# Sexing my bushy nose plecos



## YMS_1975 (Jan 6, 2013)

I've got 2 bushy nose plecos (for the sole purpose of helping to keep my 75 gallon tank clean), but I was just wondering how to sex them.

I Googled it, but I keep getting results for Bristlenose Plecos. From what I can tell, they're both the same thing (just different names?)

Anyways...am I correct in my understanding then, that the males have the little bristles (hence the name I suppose) protruding from their nose area?

At what age/size can you sex them? Or can you tell immediately? Both of mine do not have the bristles (keep in mind they're only like 1 inch in length (if that).


----------



## pyrrolin (Jan 11, 2012)

If it has really long and lots of bristles, then male, if none at all, female, if a little bit, who knows.

Now sure what age to be able to sex them

bushynose and bristlenose are the same to my knowledge, I always just say bn pleco.


----------



## bob123 (Dec 31, 2009)

Bristlenose is the most recognised name as far as a know, at around 2" you may start to see the bristles appearing on the upper portion of the males snout. Some females get very short bristles but mainly around the upper lip. There are other ways of sexing them but I have yet to be able to do this with any accuracy.


----------



## YMS_1975 (Jan 6, 2013)

*Some pictures*

I'll try to take some clear pictures of them, and I'll post them online.


----------



## YMS_1975 (Jan 6, 2013)

*Got those pics!!!*

So I was finally able to catch the both of them (from wherever it is in the tank they choose to hide) out in the open and snapped a couple of pics.
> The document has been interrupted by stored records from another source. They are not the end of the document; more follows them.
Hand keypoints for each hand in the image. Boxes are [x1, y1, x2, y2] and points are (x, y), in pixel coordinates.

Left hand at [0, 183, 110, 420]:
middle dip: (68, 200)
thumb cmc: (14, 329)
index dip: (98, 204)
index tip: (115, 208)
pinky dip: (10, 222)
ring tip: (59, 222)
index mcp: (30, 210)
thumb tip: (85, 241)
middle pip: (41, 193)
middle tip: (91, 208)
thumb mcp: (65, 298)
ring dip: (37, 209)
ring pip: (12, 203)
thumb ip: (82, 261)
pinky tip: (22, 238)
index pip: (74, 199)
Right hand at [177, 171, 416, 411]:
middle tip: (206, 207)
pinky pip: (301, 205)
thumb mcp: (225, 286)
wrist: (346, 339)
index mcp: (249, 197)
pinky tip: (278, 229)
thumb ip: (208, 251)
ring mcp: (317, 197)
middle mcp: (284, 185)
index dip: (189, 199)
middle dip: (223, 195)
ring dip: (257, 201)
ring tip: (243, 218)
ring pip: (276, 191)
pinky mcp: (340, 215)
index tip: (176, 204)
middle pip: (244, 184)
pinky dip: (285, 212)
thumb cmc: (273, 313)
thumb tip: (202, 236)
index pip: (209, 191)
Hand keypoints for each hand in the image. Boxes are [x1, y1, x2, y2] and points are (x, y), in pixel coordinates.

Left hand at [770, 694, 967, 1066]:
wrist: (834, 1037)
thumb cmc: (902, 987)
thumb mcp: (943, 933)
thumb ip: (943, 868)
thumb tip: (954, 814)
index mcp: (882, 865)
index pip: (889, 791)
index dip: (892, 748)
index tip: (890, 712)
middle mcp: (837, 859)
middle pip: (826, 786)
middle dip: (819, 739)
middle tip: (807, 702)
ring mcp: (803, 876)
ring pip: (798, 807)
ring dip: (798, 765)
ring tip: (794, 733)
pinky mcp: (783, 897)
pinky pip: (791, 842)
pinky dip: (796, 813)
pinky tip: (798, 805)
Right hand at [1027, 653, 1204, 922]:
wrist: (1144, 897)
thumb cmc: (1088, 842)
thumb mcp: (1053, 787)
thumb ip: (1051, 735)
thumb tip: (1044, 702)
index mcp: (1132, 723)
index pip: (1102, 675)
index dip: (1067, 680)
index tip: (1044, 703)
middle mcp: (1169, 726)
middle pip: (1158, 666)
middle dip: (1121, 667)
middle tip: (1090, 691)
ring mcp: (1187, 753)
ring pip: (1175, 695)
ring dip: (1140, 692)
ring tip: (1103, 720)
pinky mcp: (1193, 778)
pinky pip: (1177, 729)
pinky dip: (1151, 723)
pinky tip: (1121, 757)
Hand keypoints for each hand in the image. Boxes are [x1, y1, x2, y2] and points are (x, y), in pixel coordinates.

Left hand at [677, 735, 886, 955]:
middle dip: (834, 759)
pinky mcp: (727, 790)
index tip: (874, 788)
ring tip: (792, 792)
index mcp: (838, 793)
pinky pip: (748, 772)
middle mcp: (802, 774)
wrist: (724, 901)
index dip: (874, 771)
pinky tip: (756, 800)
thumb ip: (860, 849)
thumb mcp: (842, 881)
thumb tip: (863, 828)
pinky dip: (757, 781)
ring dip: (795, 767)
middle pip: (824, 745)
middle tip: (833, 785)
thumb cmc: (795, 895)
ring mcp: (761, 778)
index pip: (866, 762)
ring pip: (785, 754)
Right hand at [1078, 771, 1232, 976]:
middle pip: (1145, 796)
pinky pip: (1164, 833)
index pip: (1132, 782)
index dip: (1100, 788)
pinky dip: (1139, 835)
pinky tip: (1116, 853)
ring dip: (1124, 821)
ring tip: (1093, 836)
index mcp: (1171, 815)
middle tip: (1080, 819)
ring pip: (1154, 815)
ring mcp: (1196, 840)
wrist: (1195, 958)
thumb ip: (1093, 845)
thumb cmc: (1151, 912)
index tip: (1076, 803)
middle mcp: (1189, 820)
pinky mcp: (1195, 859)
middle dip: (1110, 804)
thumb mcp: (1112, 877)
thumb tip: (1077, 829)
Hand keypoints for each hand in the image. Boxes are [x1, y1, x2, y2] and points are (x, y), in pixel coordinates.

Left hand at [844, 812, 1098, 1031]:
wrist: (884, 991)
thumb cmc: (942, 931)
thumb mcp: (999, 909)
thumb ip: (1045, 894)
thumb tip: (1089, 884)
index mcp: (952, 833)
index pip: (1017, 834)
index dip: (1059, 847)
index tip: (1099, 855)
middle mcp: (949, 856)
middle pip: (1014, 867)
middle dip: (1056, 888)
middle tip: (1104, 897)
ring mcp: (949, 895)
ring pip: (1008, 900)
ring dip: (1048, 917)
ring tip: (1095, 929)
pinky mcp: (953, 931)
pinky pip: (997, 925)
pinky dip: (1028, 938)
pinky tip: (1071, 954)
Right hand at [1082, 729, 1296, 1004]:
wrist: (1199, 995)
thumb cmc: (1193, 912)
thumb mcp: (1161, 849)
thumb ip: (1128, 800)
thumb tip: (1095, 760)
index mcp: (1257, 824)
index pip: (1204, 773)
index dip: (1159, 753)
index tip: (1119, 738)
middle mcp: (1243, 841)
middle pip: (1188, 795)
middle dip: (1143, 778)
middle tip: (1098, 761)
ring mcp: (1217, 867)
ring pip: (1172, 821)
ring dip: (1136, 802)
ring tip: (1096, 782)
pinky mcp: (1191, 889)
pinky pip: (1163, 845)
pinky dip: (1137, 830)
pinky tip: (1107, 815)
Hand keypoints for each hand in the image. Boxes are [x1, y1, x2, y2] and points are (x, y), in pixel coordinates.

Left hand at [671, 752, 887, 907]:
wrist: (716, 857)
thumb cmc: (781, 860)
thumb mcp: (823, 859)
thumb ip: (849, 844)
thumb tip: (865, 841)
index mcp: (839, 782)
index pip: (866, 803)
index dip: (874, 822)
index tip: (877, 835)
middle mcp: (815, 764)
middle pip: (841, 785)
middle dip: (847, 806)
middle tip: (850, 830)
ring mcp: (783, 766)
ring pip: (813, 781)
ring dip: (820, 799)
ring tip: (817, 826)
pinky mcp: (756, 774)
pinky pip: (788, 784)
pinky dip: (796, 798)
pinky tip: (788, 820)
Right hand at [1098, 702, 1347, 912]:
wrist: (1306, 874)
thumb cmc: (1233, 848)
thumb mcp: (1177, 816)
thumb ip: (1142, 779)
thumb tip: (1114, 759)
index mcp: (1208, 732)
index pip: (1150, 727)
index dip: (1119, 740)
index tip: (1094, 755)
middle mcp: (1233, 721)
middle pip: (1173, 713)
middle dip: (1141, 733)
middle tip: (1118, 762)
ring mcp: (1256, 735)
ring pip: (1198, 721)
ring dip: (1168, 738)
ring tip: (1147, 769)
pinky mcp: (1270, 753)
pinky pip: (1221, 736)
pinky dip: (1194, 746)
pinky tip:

Like I said, they're about 1 1/2" right now (roughly). I think they're both females because I don't see any of those bristles, but let me know what you think.


----------



## pyrrolin (Jan 11, 2012)

still too young to tell


----------



## nighttigerz (Jun 23, 2012)

To young to tell.. You gotta wait until they are about 2" - 3" in order to tell the gender difference.


----------